__Written task__
Transcribe the lines from the one containing "phylum: Tracheophyta" through the one containing "scientific name: Hypericum perforatum", keeping each line unchanged.
[BEGIN Available data]
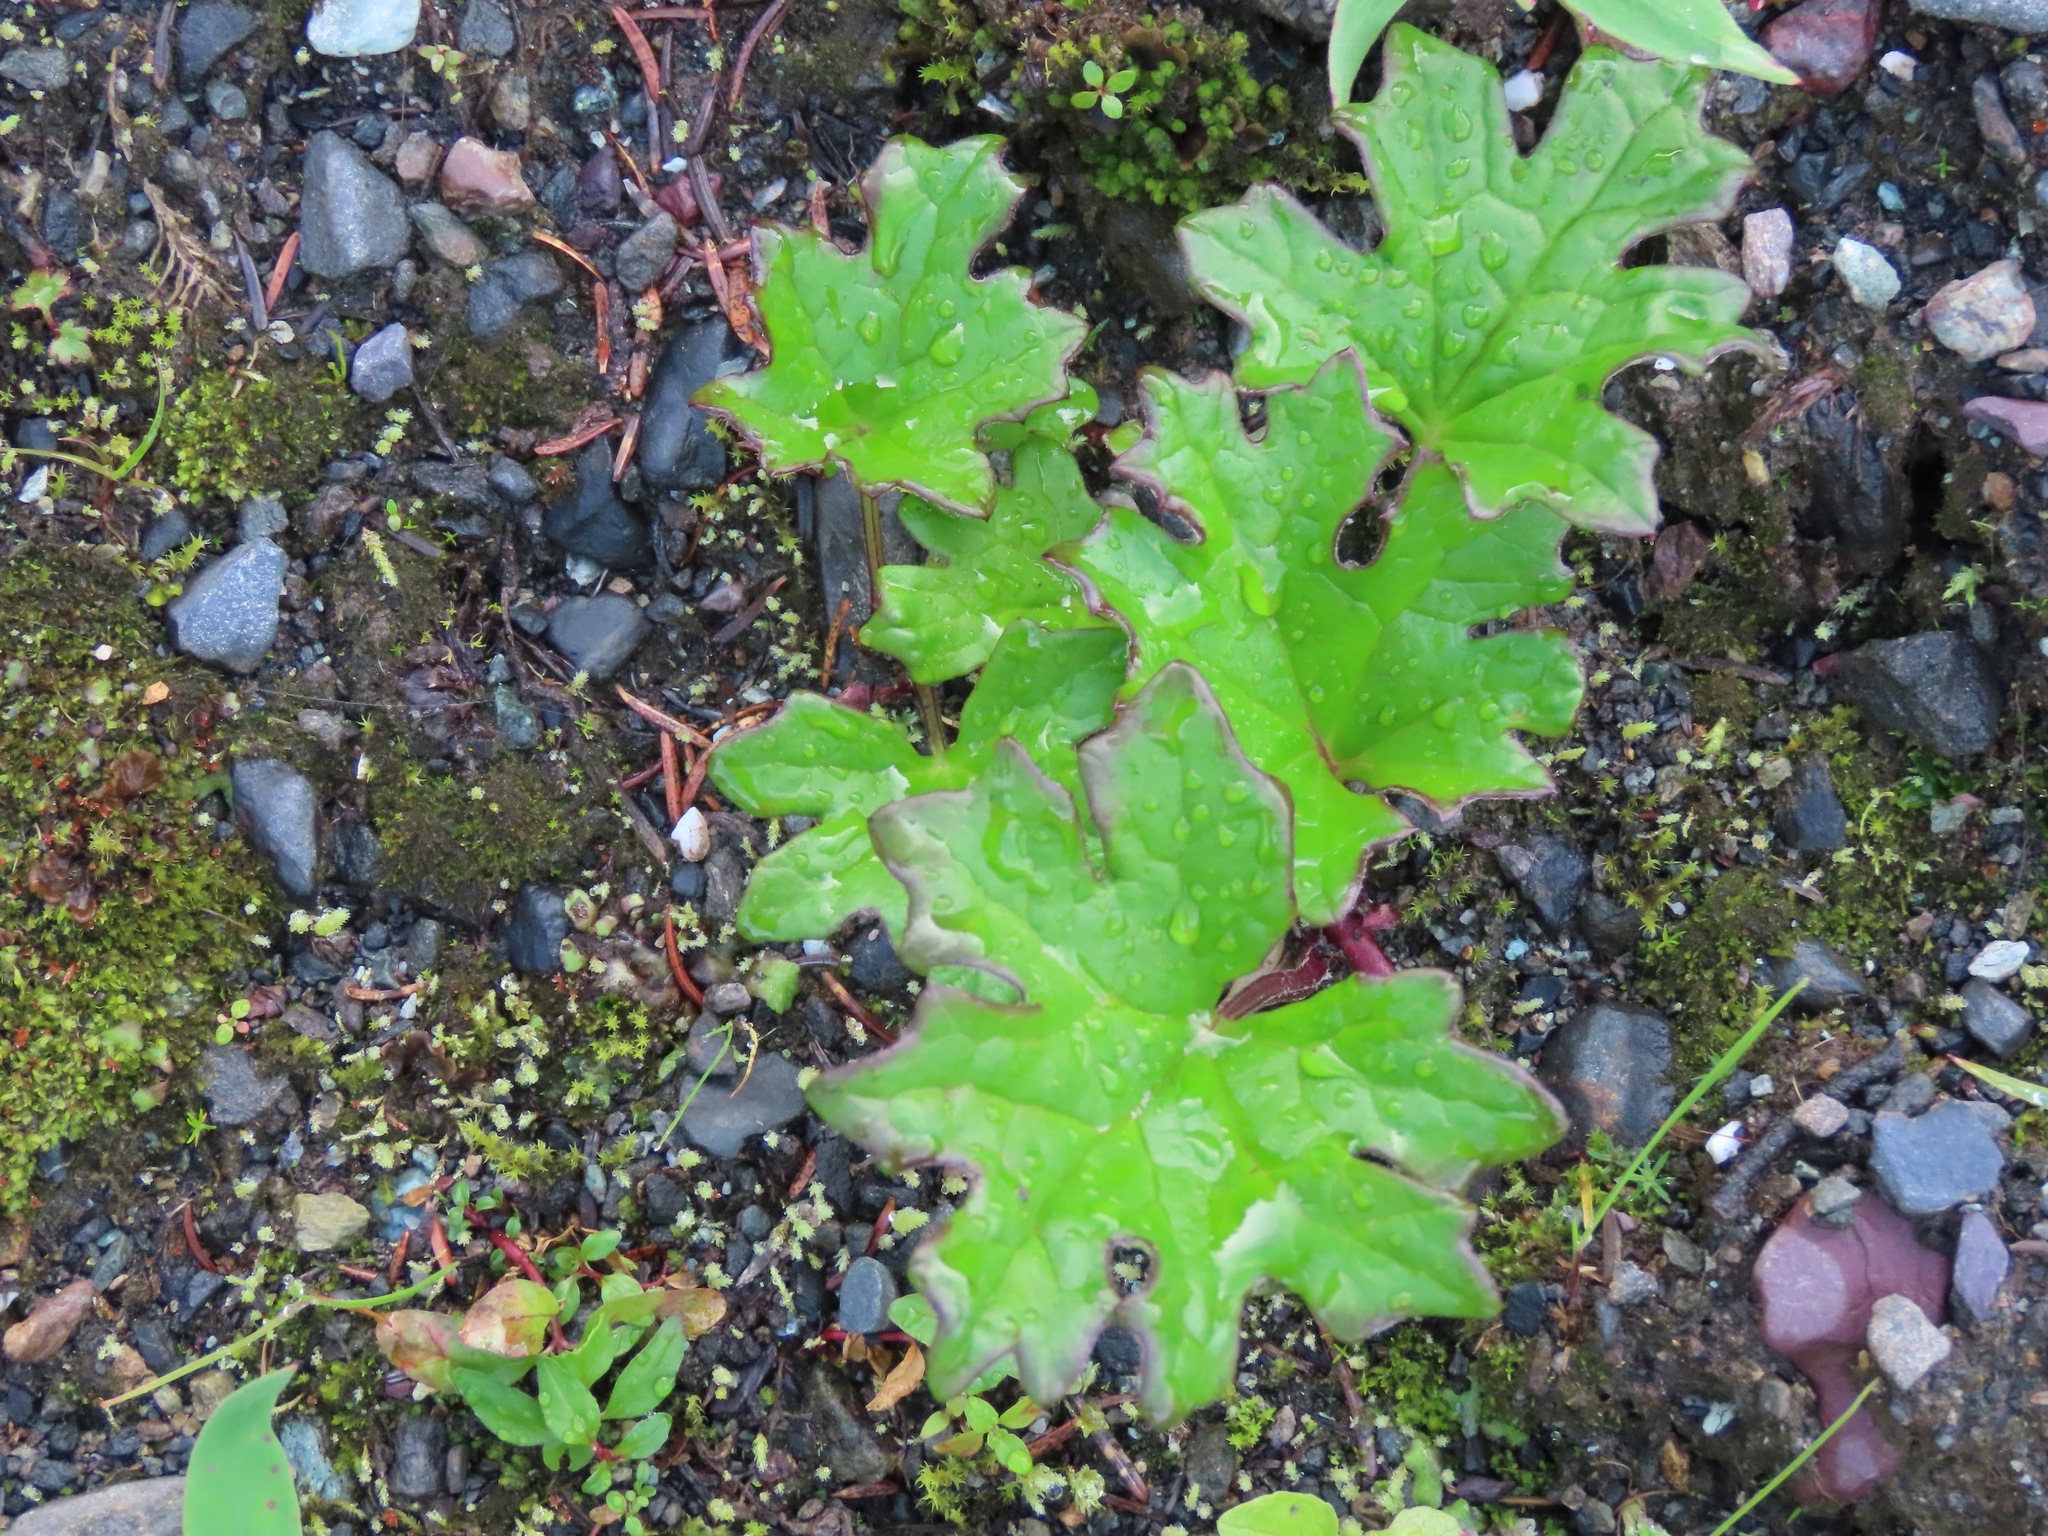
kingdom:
[END Available data]
[BEGIN Available data]
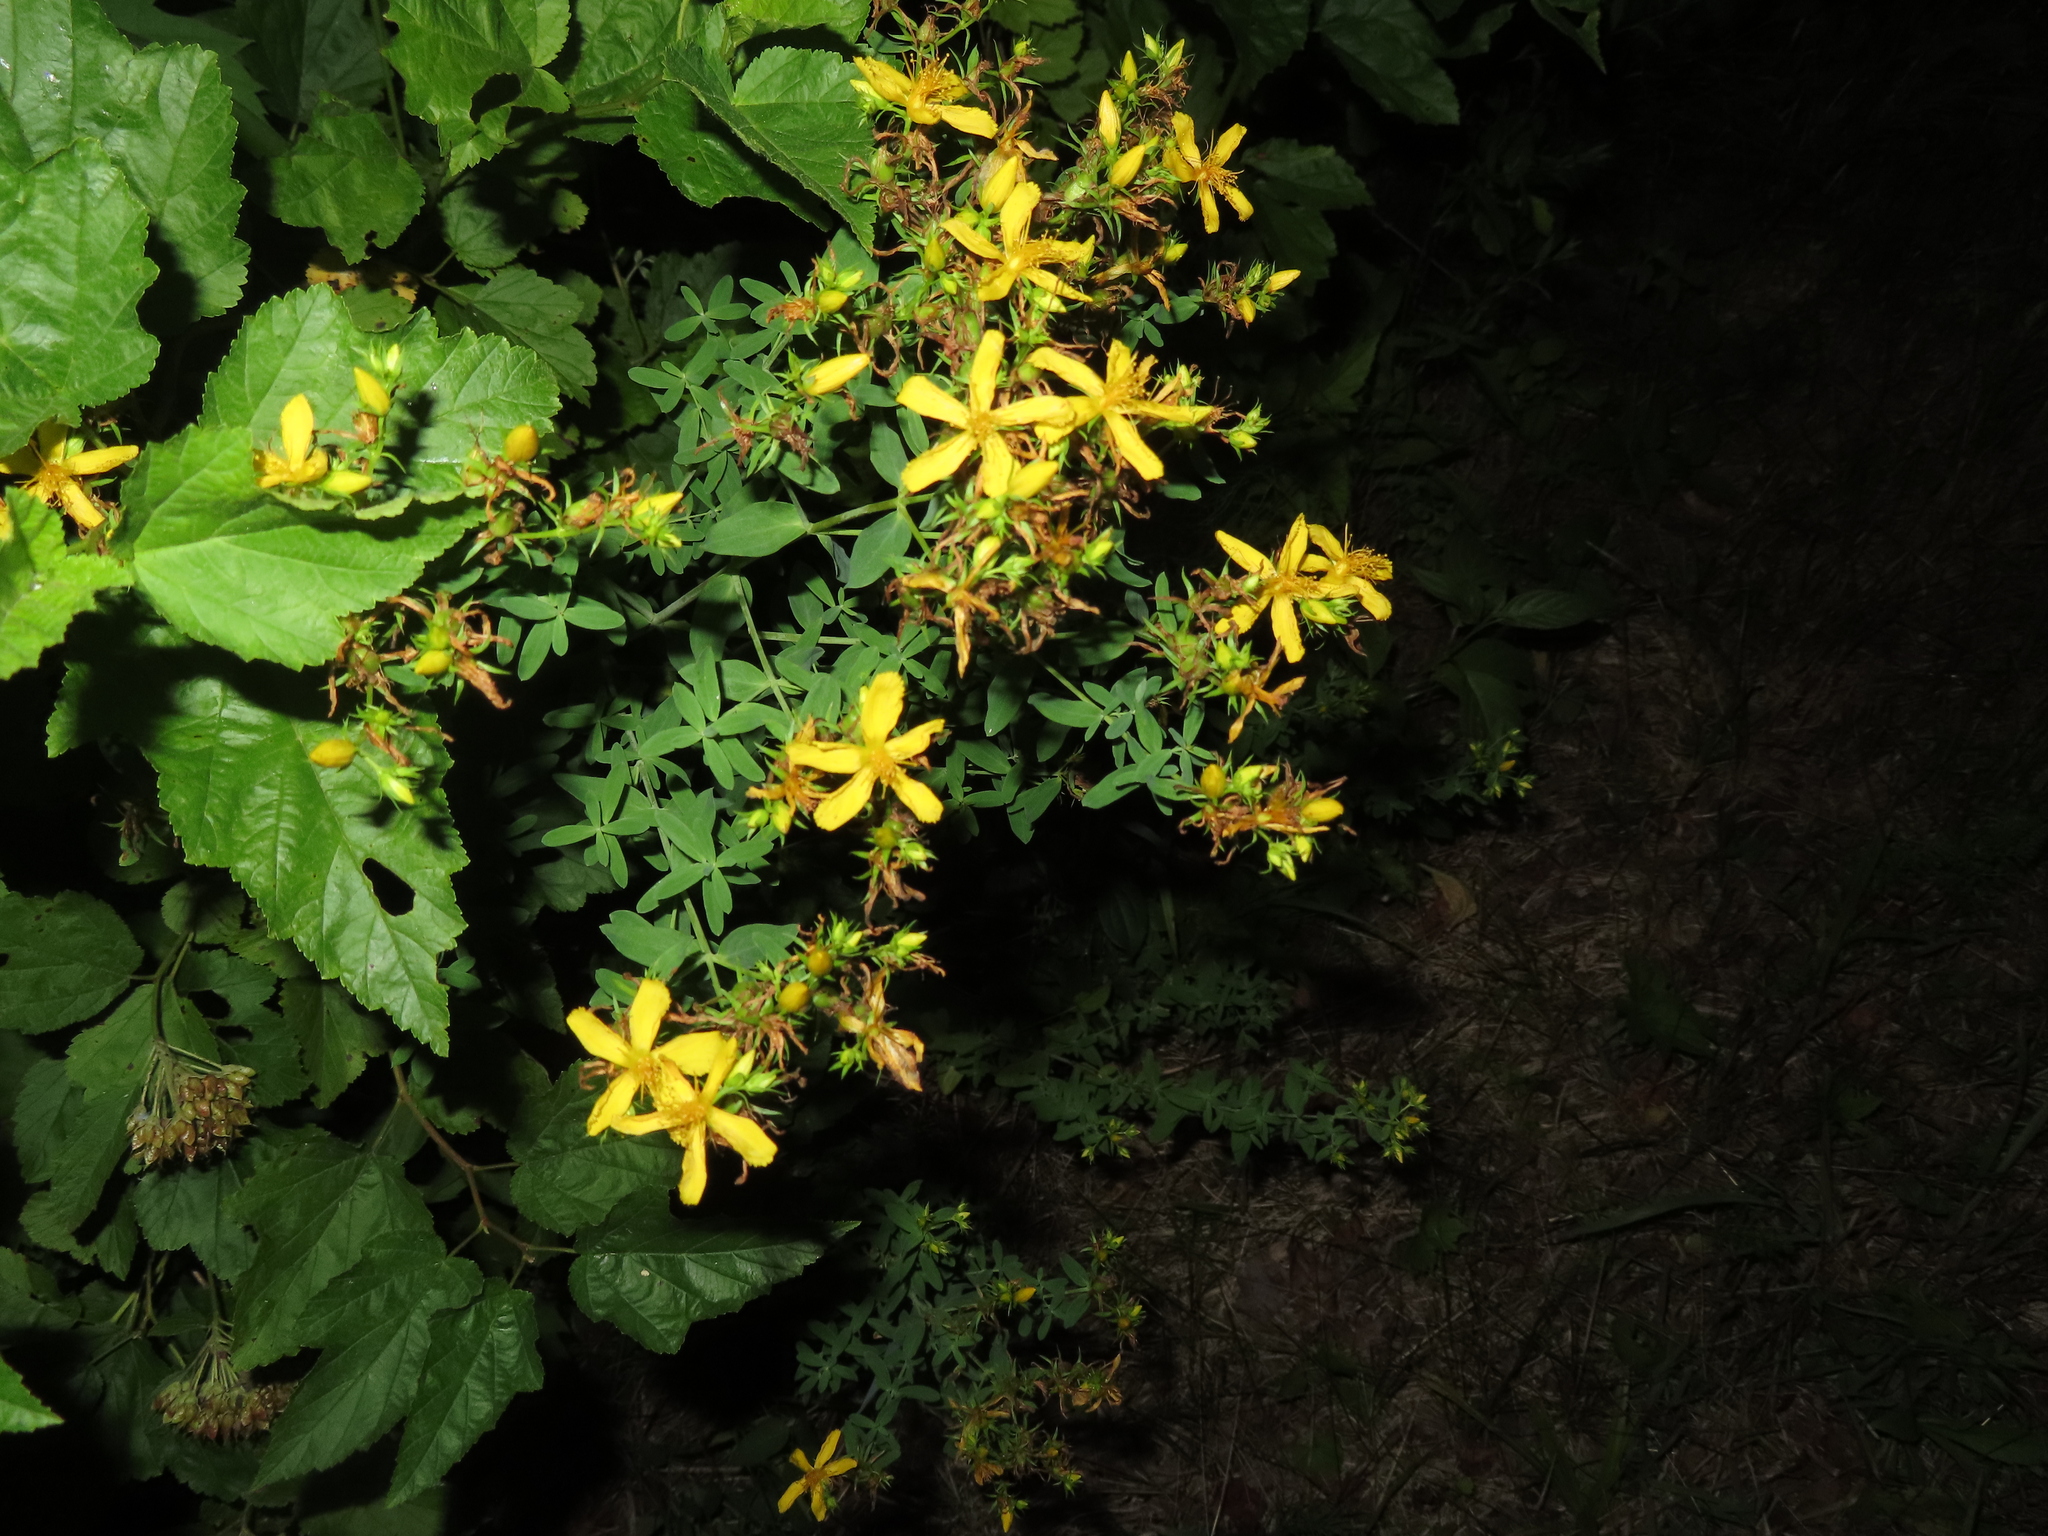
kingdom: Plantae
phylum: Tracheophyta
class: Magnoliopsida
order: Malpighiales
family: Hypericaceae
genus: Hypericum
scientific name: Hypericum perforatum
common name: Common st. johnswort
[END Available data]
[BEGIN Available data]
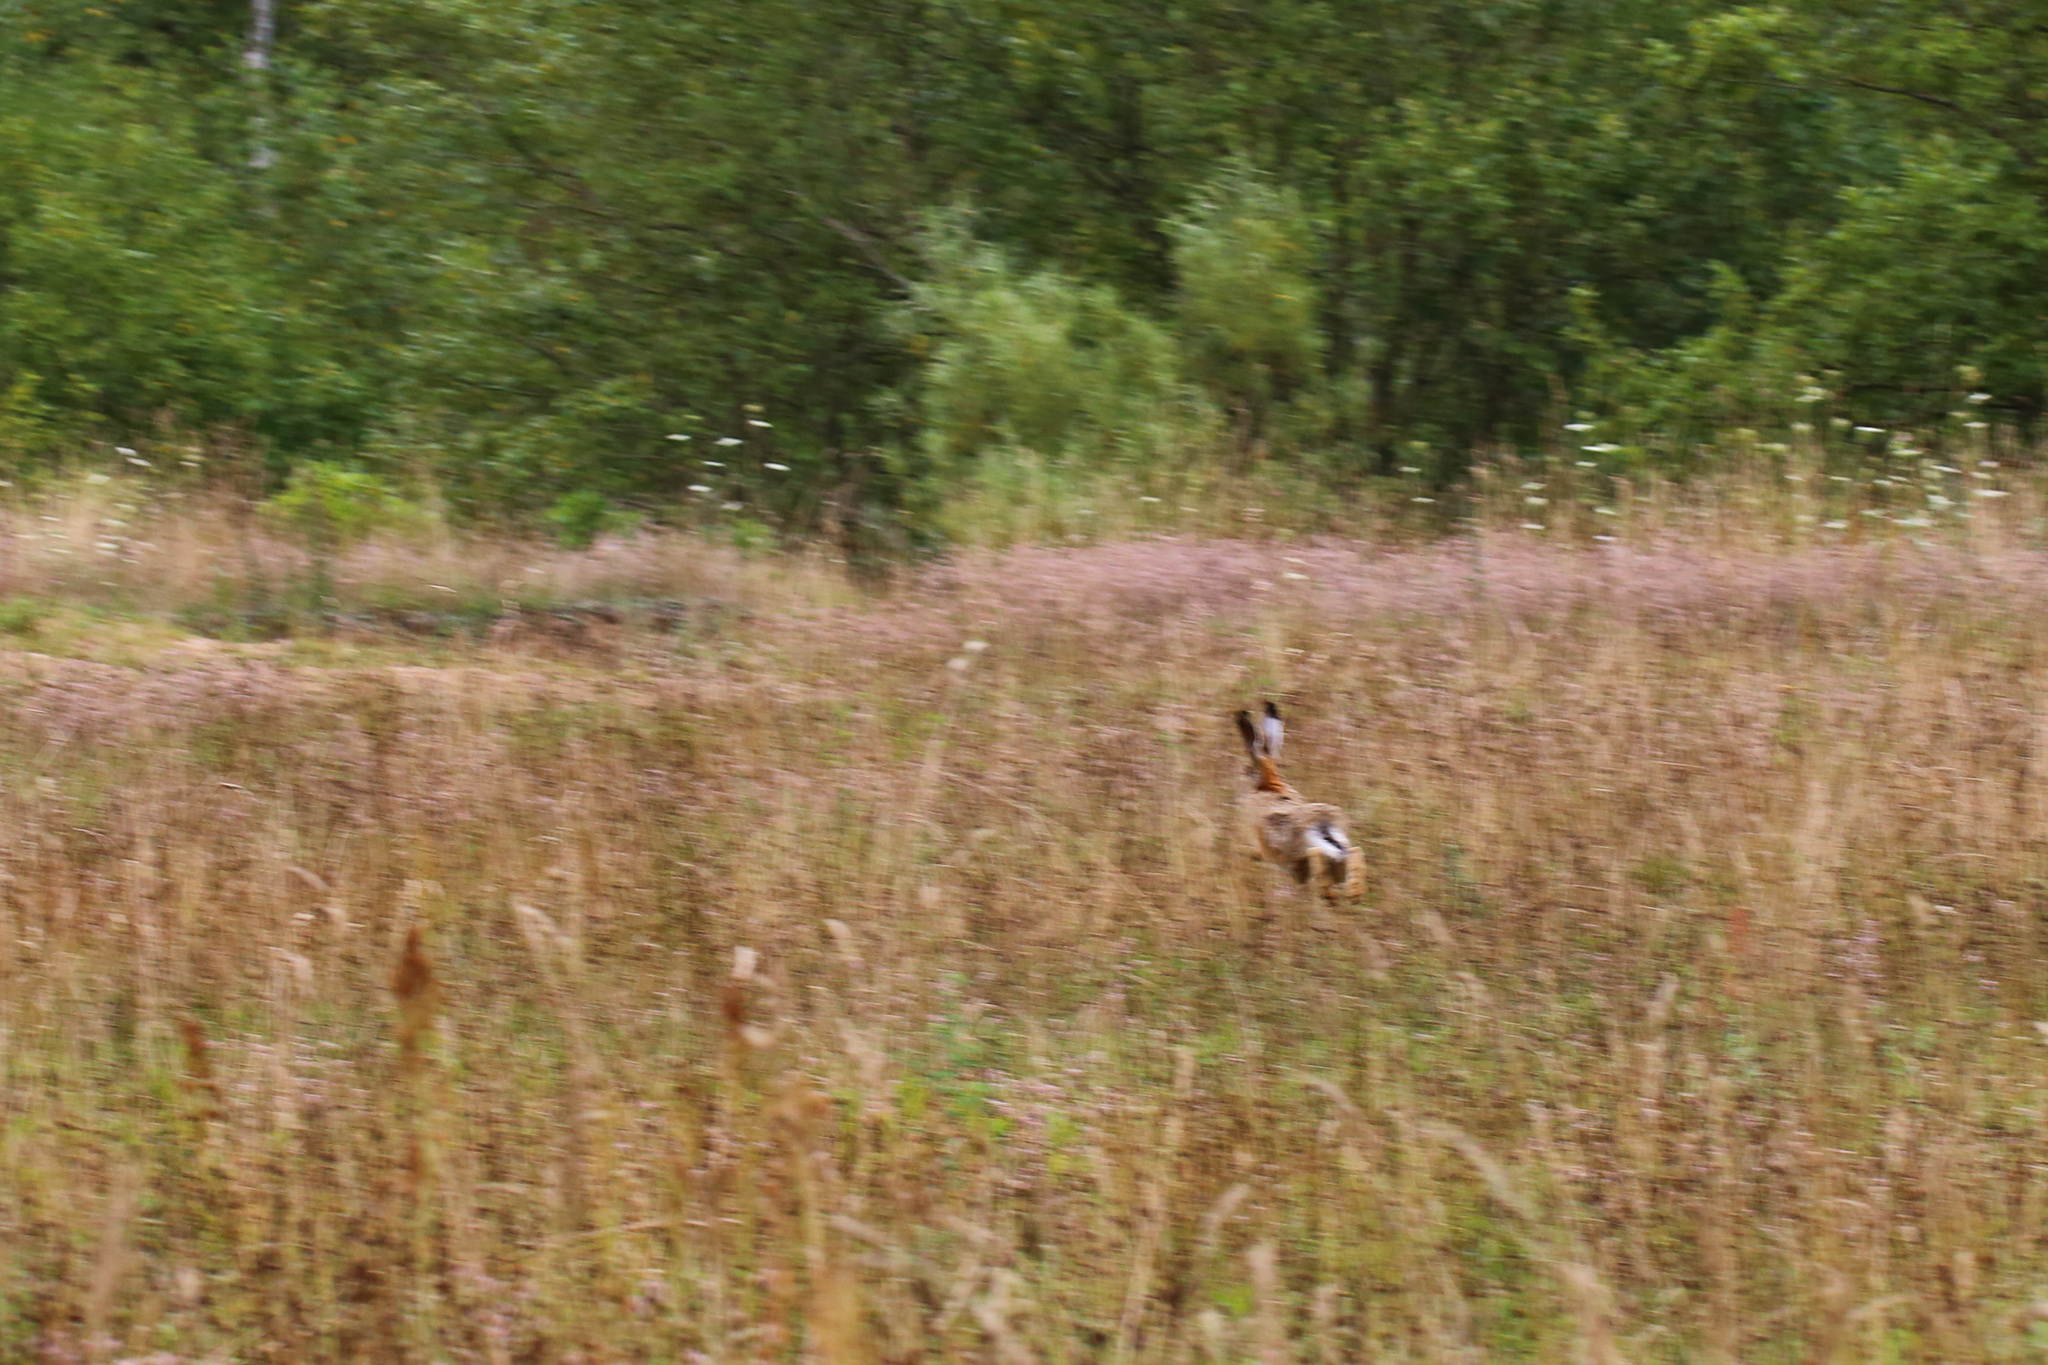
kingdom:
[END Available data]
__Task result__
phylum: Tracheophyta
class: Magnoliopsida
order: Malpighiales
family: Hypericaceae
genus: Hypericum
scientific name: Hypericum perforatum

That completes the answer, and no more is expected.